Less clear was Harvick, ninth on the timing sheet but showing zero concerns.
“We’re good,” he stated.
This championship field is nearly identical to last year, with Busch, Harvick and Truex, all former champions, returning to the finale again. Hamlin has not been in the championship race since 2014, is coming off a winless 2018 season but has all the momentum headed into Sunday following last week’s statement victory at Phoenix.
He’s the only driver in the final four without a title, yet seemed most at ease following Saturday’s practice. Harvick was locked in on his race car and kept his answers short. Busch wore dark sunglasses on the long march from the garage to the stage inside the media center and wondered what could possibly be left to discuss. Truex was even-keeled, eager to get into the JGR debrief and put together his plan for Sunday.
“You got to keep doing what got you here, right?” Truex said. “It's a big race, but the best chance for one of us to win is to do the same thing we do every week as a team, as group.”
Hamlin was the loosest of the four with the busiest weekend schedule. He turns 39 on Monday and has always used this championship weekend as a birthday party, and his celebrity entourage was scheduled to begin arriving in South Beach late Saturday. Among his friends expected to be in attendance Sunday is Michael Jordan and Hamlin doesn’t want to stray from his usual routine.
“Trying to have fun, enjoy everything that surrounds us,” he said.
He joked about qualifying being canceled because it gave him the first pit stall — a position team owner Gibbs had him forfeit last year to Busch because Busch was racing for the title and Hamlin was not.
“It's that good karma for giving up that pit box last year,” Hamlin smiled. “It all comes back around.”
Although there is no clear betting favorite, Hamlin seems to setting himself up for a celebratory weekend. He had the blessing of rookie crew chief Chris Gabehart, who has been credited for keeping Hamlin on a short leash all year and leading him to a Daytona 500 win and five other victories.

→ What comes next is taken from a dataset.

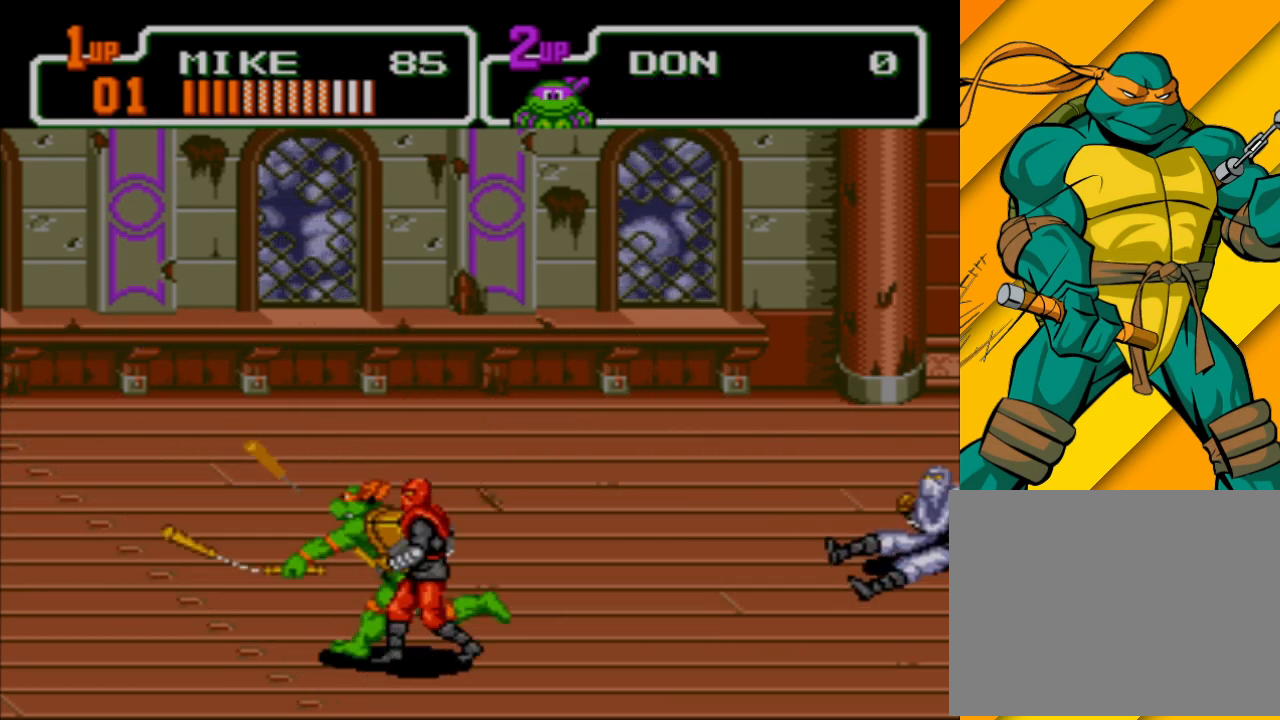
{"buttons": [], "left_stick": "down-right", "events": [[100, "X", "up"], [167, "X", "down"], [233, "X", "up"], [300, "left_stick", "down-left"], [433, "left_stick", "down-right"]]}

“I’ve told him to go enjoy himself,” Gabehart said. “To compete at this level, the very, very top, against the best is something that you shouldn’t take for granted and enjoy the moment. You’ve got to stop and take a little bit of extra time and just really enjoy what it is that we’re doing here. I fully anticipate Denny will do that tonight and have fun. He’s responsible about it. This isn’t the Denny of 10 years ago.
“He knows what he can and can’t do maybe a whole lot better than he used to. It’s business as usual for us.”

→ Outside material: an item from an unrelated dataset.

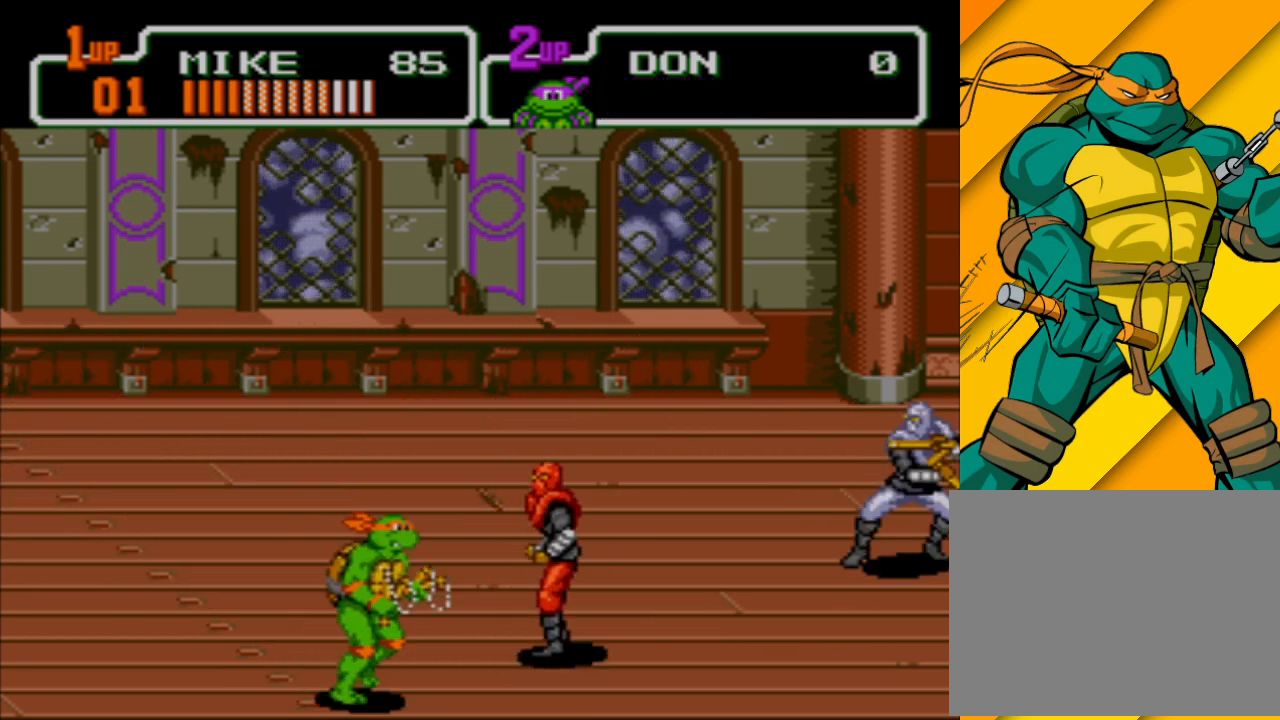
{"buttons": [], "left_stick": "up-right", "events": [[33, "X", "down"], [133, "X", "up"], [167, "left_stick", "right"], [200, "X", "down"], [267, "X", "up"], [367, "X", "down"], [433, "X", "up"], [467, "left_stick", "up-right"]]}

The finalists had little on-track preparation time with just the 50 minutes to get a feel for NASCAR’s rules package on Homestead for the first time. The lower horsepower, higher downforce package has had mixed results at various tracks, but Homestead has traditionally produced some of the best races of the season. The champion has had to win the race every year since this format was introduced in 2014, and nearly every one of those races was decided after late cautions.
Homestead is moving on the 2020 schedule to March, ending its streak of 18 years as the season finale, and there will be one final championship bash in victory lane.